- [Given instruction]:
Copy the records below word for word, from their first line through the line that contains "சிறைவைத்தான்", including that line.

- [Provided entries]:
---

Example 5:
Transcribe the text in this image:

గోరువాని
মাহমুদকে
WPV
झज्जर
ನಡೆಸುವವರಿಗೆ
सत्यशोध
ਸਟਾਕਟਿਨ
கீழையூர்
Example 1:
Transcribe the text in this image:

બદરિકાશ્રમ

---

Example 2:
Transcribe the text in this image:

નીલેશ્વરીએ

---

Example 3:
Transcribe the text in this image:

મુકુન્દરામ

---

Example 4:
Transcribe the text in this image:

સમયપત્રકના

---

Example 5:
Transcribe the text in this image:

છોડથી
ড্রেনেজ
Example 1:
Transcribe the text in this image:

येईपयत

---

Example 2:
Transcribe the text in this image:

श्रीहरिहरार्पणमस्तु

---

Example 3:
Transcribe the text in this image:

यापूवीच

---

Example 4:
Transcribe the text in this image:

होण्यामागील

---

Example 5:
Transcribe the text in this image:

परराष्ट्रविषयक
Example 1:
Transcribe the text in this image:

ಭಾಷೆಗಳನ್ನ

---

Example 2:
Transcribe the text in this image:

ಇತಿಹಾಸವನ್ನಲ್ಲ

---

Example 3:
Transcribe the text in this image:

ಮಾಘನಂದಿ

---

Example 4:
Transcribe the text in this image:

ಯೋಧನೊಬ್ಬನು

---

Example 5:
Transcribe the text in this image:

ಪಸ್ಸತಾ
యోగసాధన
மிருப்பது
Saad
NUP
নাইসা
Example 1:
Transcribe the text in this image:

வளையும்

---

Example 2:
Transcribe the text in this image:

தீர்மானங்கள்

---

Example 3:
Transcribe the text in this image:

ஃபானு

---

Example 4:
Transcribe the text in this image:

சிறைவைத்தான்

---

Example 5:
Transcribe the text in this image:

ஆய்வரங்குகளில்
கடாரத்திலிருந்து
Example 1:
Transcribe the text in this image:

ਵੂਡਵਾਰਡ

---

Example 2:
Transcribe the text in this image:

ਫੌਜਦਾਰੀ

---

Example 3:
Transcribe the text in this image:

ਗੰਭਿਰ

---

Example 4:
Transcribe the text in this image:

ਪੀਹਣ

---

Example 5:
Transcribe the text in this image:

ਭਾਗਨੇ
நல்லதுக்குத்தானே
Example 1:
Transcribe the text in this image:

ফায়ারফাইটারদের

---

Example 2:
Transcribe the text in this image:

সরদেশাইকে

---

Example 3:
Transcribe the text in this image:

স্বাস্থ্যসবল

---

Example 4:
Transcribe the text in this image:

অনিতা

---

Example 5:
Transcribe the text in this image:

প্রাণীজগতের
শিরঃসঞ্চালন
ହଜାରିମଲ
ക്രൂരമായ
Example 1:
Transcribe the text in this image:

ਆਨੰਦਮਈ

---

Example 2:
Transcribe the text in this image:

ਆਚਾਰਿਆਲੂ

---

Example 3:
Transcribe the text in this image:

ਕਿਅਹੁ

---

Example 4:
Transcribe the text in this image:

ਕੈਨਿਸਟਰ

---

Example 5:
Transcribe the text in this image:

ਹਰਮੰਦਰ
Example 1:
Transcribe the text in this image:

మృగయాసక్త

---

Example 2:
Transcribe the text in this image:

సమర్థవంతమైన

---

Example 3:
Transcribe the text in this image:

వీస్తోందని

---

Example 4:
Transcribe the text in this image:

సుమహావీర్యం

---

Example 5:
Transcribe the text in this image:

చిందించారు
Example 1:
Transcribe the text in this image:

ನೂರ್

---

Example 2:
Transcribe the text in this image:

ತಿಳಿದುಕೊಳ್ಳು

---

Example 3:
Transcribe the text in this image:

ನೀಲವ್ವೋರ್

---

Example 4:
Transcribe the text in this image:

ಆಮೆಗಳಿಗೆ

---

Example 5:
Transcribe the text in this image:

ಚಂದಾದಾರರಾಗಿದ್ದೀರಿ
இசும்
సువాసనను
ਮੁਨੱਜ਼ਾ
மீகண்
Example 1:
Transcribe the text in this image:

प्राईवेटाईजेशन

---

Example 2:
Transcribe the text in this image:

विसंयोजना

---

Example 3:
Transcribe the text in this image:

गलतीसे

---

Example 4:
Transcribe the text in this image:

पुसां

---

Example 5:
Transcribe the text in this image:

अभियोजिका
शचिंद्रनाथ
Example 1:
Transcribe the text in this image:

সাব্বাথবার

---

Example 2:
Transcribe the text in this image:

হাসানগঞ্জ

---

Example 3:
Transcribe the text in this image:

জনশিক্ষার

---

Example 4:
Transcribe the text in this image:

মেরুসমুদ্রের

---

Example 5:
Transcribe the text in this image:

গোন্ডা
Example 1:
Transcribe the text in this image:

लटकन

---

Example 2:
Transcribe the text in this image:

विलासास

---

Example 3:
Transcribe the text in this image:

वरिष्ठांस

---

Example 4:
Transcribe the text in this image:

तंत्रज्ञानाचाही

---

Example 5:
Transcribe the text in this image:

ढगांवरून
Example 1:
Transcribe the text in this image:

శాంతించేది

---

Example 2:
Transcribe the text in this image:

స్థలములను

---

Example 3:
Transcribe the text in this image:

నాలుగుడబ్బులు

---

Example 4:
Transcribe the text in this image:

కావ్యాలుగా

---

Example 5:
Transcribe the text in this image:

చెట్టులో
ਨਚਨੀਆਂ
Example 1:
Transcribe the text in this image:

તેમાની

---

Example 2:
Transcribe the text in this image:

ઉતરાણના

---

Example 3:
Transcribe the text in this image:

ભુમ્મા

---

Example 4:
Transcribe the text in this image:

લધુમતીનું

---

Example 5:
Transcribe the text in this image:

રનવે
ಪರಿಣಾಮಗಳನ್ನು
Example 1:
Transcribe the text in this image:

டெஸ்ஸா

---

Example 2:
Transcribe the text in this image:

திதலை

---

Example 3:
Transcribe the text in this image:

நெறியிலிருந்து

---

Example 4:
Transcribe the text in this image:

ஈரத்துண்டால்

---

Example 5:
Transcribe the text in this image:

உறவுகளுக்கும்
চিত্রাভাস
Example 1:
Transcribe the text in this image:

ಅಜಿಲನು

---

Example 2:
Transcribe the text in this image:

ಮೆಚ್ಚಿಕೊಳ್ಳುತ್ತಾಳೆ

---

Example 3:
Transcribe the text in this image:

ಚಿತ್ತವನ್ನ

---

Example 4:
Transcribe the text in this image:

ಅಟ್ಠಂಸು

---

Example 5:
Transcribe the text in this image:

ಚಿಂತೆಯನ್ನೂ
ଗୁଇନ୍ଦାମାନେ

- [Exercise solution]:
---

Example 5:
Transcribe the text in this image:

గోరువాని
মাহমুদকে
WPV
झज्जर
ನಡೆಸುವವರಿಗೆ
सत्यशोध
ਸਟਾਕਟਿਨ
கீழையூர்
Example 1:
Transcribe the text in this image:

બદરિકાશ્રમ

---

Example 2:
Transcribe the text in this image:

નીલેશ્વરીએ

---

Example 3:
Transcribe the text in this image:

મુકુન્દરામ

---

Example 4:
Transcribe the text in this image:

સમયપત્રકના

---

Example 5:
Transcribe the text in this image:

છોડથી
ড্রেনেজ
Example 1:
Transcribe the text in this image:

येईपयत

---

Example 2:
Transcribe the text in this image:

श्रीहरिहरार्पणमस्तु

---

Example 3:
Transcribe the text in this image:

यापूवीच

---

Example 4:
Transcribe the text in this image:

होण्यामागील

---

Example 5:
Transcribe the text in this image:

परराष्ट्रविषयक
Example 1:
Transcribe the text in this image:

ಭಾಷೆಗಳನ್ನ

---

Example 2:
Transcribe the text in this image:

ಇತಿಹಾಸವನ್ನಲ್ಲ

---

Example 3:
Transcribe the text in this image:

ಮಾಘನಂದಿ

---

Example 4:
Transcribe the text in this image:

ಯೋಧನೊಬ್ಬನು

---

Example 5:
Transcribe the text in this image:

ಪಸ್ಸತಾ
యోగసాధన
மிருப்பது
Saad
NUP
নাইসা
Example 1:
Transcribe the text in this image:

வளையும்

---

Example 2:
Transcribe the text in this image:

தீர்மானங்கள்

---

Example 3:
Transcribe the text in this image:

ஃபானு

---

Example 4:
Transcribe the text in this image:

சிறைவைத்தான்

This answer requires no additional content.